When analyzing prediction explanations generated for one of the classification models I noticed that the same feature with exactly the same value can have either positive or negative impact on overall prediction score for different observations. I am sure there is a valid reason for that type of behavior but I am wondering if someone can explain it.
For example, model feature list contains 43 features (categorical and numerical). Numerical feature named Contract_Score has the following possible values: 0, 3, 5, 7, 10 and missing. Contract_Score with value 10 has “++” impact strength for some rows, but ”--" for other rows.
Thank you in advance for your help.
Solved! Go to Solution.
It's hard to generalize. If a feature has very low score on feature impact, that is assessing the impact across the entire dataset. The feature could be affecting segments of the dataset differently.
A couple of things you can do to dig deeper is taking a look at the Feature Effects/Partial Dependence of the feature as well as the Feature Fit. I also like to look at the rules in RuleFit for that feature and see what other types of features it tended to interact with and see if there are some patterns there (similarly you can see if there are any interaction effects using the GA2M models).

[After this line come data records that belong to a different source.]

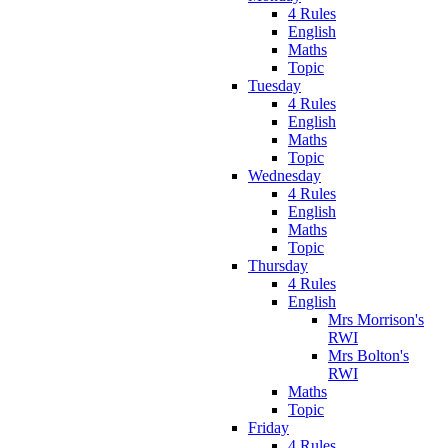
4 Rules
English
Maths
Topic
Tuesday
4 Rules
English
Maths
Topic
Wednesday
4 Rules
English
Maths
Topic
Thursday
4 Rules
English
Mrs Morrison's
RWI
Mrs Bolton's
RWI
Maths
Topic
Friday
4 Rules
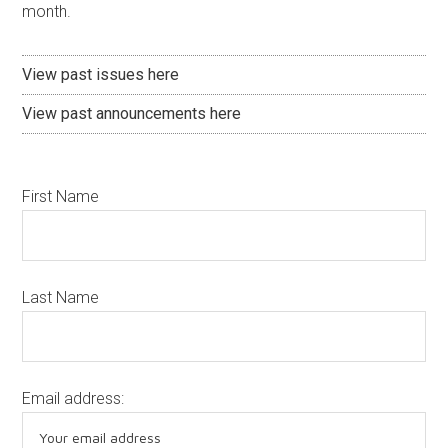
month.
View past issues here
View past announcements here
First Name
Last Name
Email address:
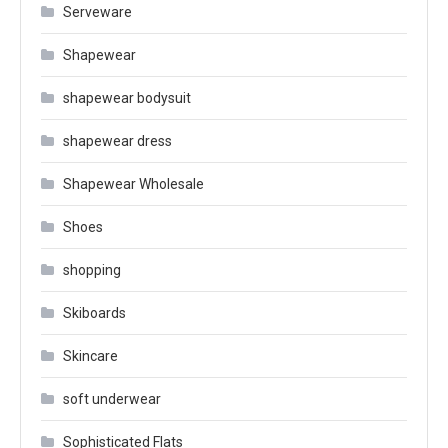
Serveware
Shapewear
shapewear bodysuit
shapewear dress
Shapewear Wholesale
Shoes
shopping
Skiboards
Skincare
soft underwear
Sophisticated Flats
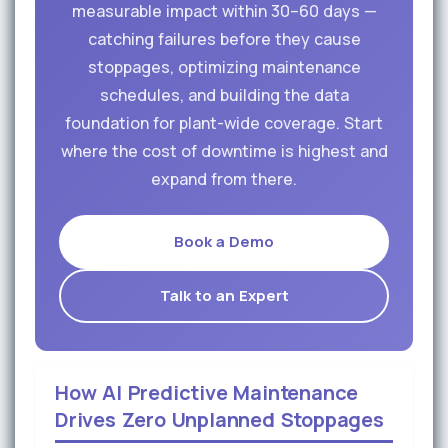
measurable impact within 30–60 days —
catching failures before they cause
stoppages, optimizing maintenance
schedules, and building the data
foundation for plant-wide coverage. Start
where the cost of downtime is highest and
expand from there.
Book a Demo
Talk to an Expert
How AI Predictive Maintenance
Drives Zero Unplanned Stoppages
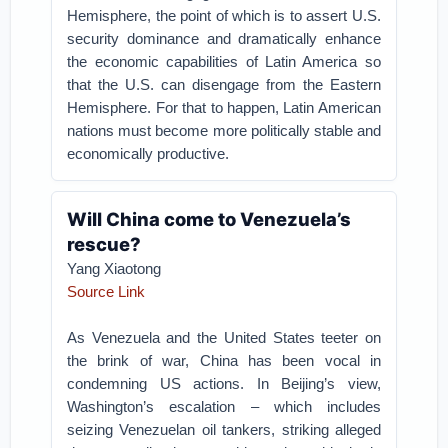
Hemisphere, the point of which is to assert U.S.
security dominance and dramatically enhance
the economic capabilities of Latin America so
that the U.S. can disengage from the Eastern
Hemisphere. For that to happen, Latin American
nations must become more politically stable and
economically productive.
Will China come to Venezuela’s
rescue?
Yang Xiaotong
Source Link
As Venezuela and the United States teeter on
the brink of war, China has been vocal in
condemning US actions. In Beijing’s view,
Washington’s escalation – which includes
seizing Venezuelan oil tankers, striking alleged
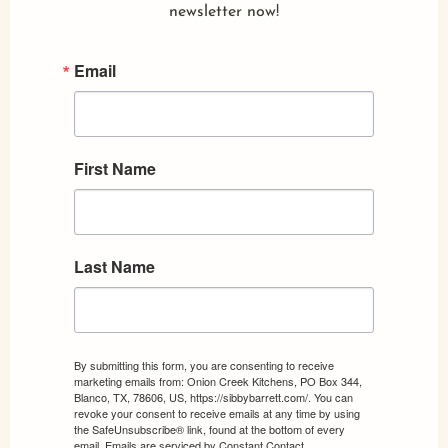
newsletter now!
Email
First Name
Last Name
By submitting this form, you are consenting to receive
marketing emails from: Onion Creek Kitchens, PO Box 344,
Blanco, TX, 78606, US, https://sibbybarrett.com/. You can
revoke your consent to receive emails at any time by using
the SafeUnsubscribe® link, found at the bottom of every
email.
Emails are serviced by Constant Contact.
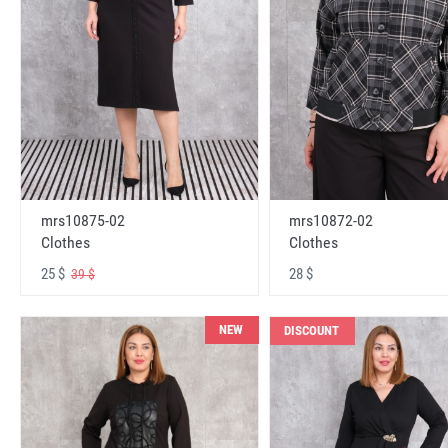
mrs10875-02
mrs10872-02
Clothes
Clothes
25 $
28 $
39 $
NEW
DISCOUNT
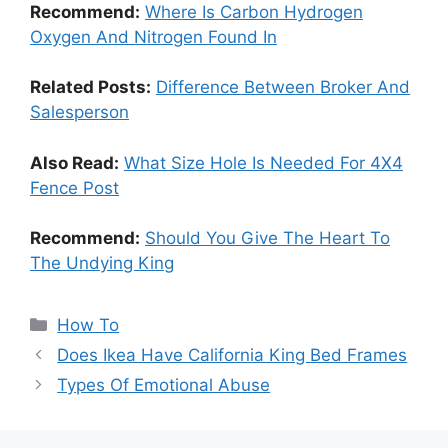
Recommend:
Where Is Carbon Hydrogen
Oxygen And Nitrogen Found In
Related Posts:
Difference Between Broker And
Salesperson
Also Read:
What Size Hole Is Needed For 4X4
Fence Post
Recommend:
Should You Give The Heart To
The Undying King
Categories
How To
Does Ikea Have California King Bed Frames
Types Of Emotional Abuse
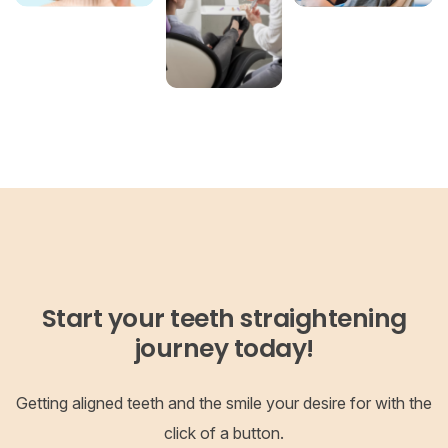
Start your teeth straightening
journey today!
Getting aligned teeth and the smile your desire for with the
click of a button.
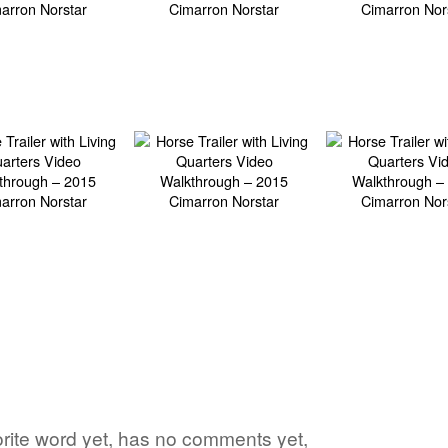
vorite word yet, has no comments yet,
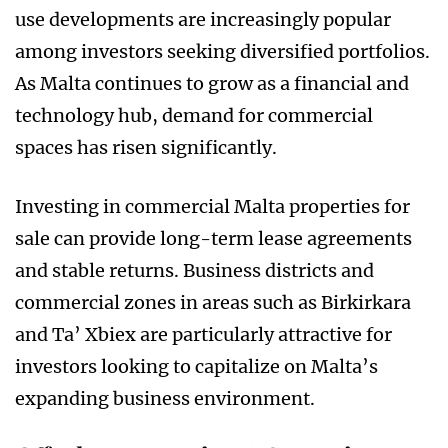
use developments are increasingly popular
among investors seeking diversified portfolios.
As Malta continues to grow as a financial and
technology hub, demand for commercial
spaces has risen significantly.
Investing in commercial Malta properties for
sale can provide long-term lease agreements
and stable returns. Business districts and
commercial zones in areas such as Birkirkara
and Ta’ Xbiex are particularly attractive for
investors looking to capitalize on Malta’s
expanding business environment.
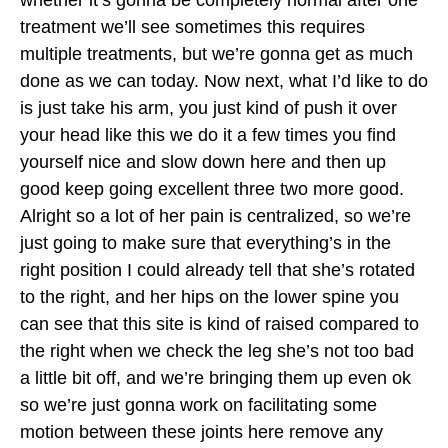
treatment we’ll see sometimes this requires
multiple treatments, but we’re gonna get as much
done as we can today. Now next, what I’d like to do
is just take his arm, you just kind of push it over
your head like this we do it a few times you find
yourself nice and slow down here and then up
good keep going excellent three two more good.
Alright so a lot of her pain is centralized, so we’re
just going to make sure that everything’s in the
right position I could already tell that she’s rotated
to the right, and her hips on the lower spine you
can see that this site is kind of raised compared to
the right when we check the leg she’s not too bad
a little bit off, and we’re bringing them up even ok
so we’re just gonna work on facilitating some
motion between these joints here remove any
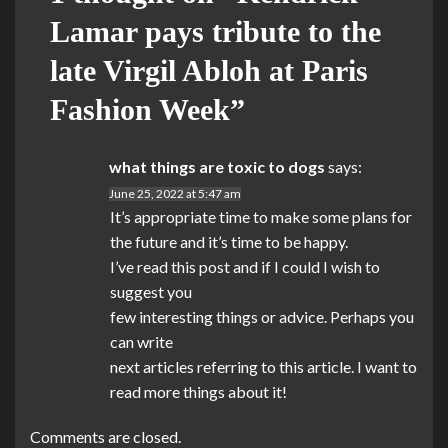
Lamar pays tribute to the
late Virgil Abloh at Paris
Fashion Week
”
what things are toxic to dogs
says:
June 25, 2022 at 5:47 am
It’s appropriate time to make some plans for
the future and it’s time to be happy.
I’ve read this post and if I could I wish to
suggest you
few interesting things or advice. Perhaps you
can write
next articles referring to this article. I want to
read more things about it!
Comments are closed.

I typically focus on the top 3 or so explanations in prediction explanations. (Which is the case here). Once you get a bit farther, it can be really noisy.

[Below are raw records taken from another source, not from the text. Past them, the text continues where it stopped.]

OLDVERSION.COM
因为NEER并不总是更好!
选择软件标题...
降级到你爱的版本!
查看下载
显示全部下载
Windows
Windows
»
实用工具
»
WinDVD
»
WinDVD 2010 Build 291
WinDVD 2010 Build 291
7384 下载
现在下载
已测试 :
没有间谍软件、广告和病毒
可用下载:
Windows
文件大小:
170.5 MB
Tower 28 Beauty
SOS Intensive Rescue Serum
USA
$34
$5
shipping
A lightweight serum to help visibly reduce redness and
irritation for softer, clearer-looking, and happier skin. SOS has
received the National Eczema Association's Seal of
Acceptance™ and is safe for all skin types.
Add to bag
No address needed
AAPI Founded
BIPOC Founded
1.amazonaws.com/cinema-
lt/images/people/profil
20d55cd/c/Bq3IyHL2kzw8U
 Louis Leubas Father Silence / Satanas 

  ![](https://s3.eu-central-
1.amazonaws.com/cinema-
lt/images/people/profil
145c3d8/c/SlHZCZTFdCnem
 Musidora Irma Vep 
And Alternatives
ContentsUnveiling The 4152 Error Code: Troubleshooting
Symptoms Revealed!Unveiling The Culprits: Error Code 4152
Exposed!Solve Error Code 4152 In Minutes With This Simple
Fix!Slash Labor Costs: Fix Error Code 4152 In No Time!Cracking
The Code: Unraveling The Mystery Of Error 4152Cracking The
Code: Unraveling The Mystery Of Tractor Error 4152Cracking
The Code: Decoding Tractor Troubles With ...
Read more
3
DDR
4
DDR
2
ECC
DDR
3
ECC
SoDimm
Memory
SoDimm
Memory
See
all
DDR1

Another option is to use the Prediction App or just do some simple simulations yourself where you slightly change the values and see what happens to the predictions. Looking for these nuanced effects is not always easy to highlight and identify with confidence.

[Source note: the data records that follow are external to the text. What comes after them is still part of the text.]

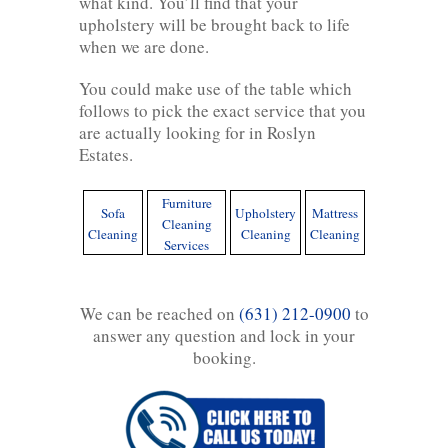
what kind. You’ll find that your
upholstery will be brought back to life
when we are done.
You could make use of the table which
follows to pick the exact service that you
are actually looking for in Roslyn
Estates.
Furniture
Sofa
Upholstery
Mattress
Cleaning
Cleaning
Cleaning
Cleaning
Services
We can be reached on
(631) 212-0900
to
answer any question and lock in your
booking.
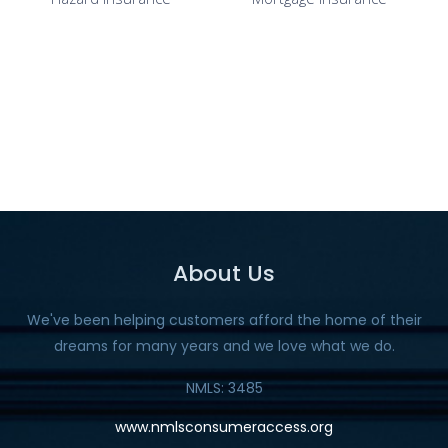
About Us
We've been helping customers afford the home of their
dreams for many years and we love what we do.
NMLS: 3485
www.nmlsconsumeraccess.org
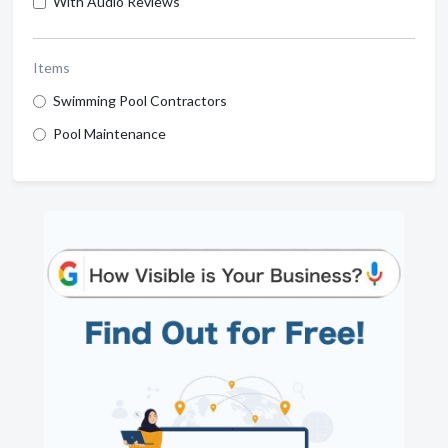
With Audio Reviews
Items
Swimming Pool Contractors
Pool Maintenance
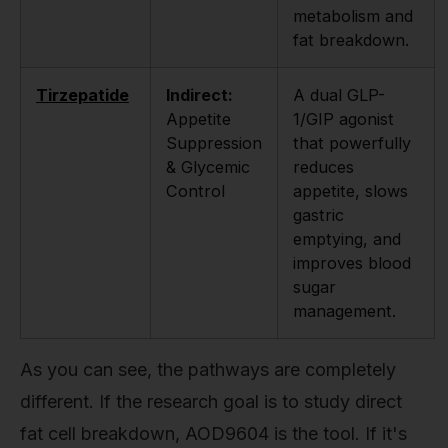
metabolism and
fat breakdown.
Tirzepatide
Indirect:
A dual GLP-
Appetite
1/GIP agonist
Suppression
that powerfully
& Glycemic
reduces
Control
appetite, slows
gastric
emptying, and
improves blood
sugar
management.
As you can see, the pathways are completely
different. If the research goal is to study direct
fat cell breakdown, AOD9604 is the tool. If it's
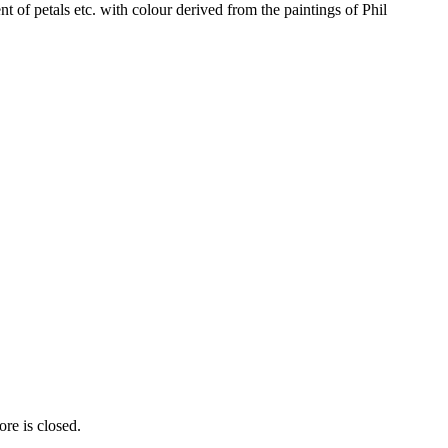
 of petals etc. with colour derived from the paintings of Phil
re is closed.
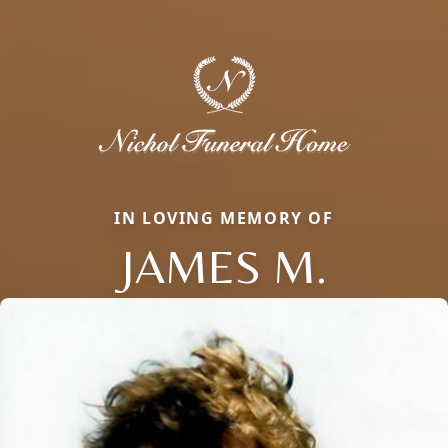
IN LOVING MEMORY OF
JAMES M.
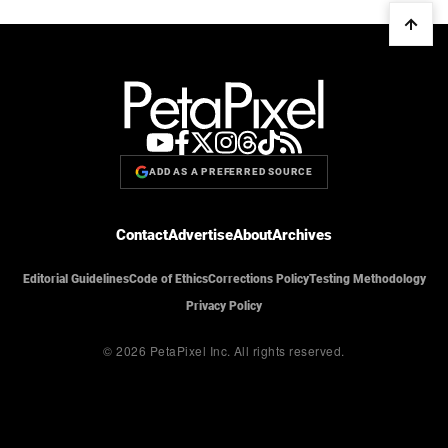
ADD AS A PREFERRED SOURCE
Contact
Advertise
About
Archives
Editorial Guidelines
Code of Ethics
Corrections Policy
Testing Methodology
Privacy Policy
© 2026 PetaPixel Inc.
All rights reserved.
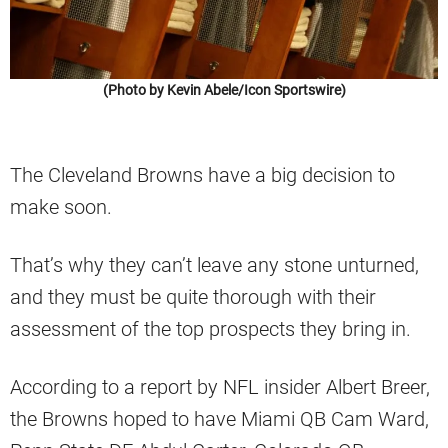
(Photo by Kevin Abele/Icon Sportswire)
The Cleveland Browns have a big decision to
make soon.
That’s why they can’t leave any stone unturned,
and they must be quite thorough with their
assessment of the top prospects they bring in.
According to a report by NFL insider Albert Breer,
the Browns hoped to have Miami QB Cam Ward,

My initial guess is there is some interaction effect within the model that is going on. (Even though there is a low correlation to the target doesn't rule that out).
Let me know how it goes
The example you provided with the size of outdoor space makes perfect sense, but I am still struggling to apply the same logic to my use case.
Let me ask you more general questions. The feature in my model (the example I provided) with both positive and negative impacts has relatively low correlation with the target outcome. In fact, it’s relative importance for the model calculated based on the entire training dataset is less than 5%. Is it safe to assume that less important features are more likely to have larger fluctuation in impact strength for the same value between different rows?
The explanations out of DataRobot are explaining an individual prediction. In some cases, the same variable can affect different rows of data in different ways, for example, because of interactions.
Consider a variable for the square footage of outdoor space. You can see for some houses in the suburbs/country, it might vary from slightly positive to slightly negative. In contrast, in a dense city, it might be highly positive. (Probably not the greatest example, but does this help?)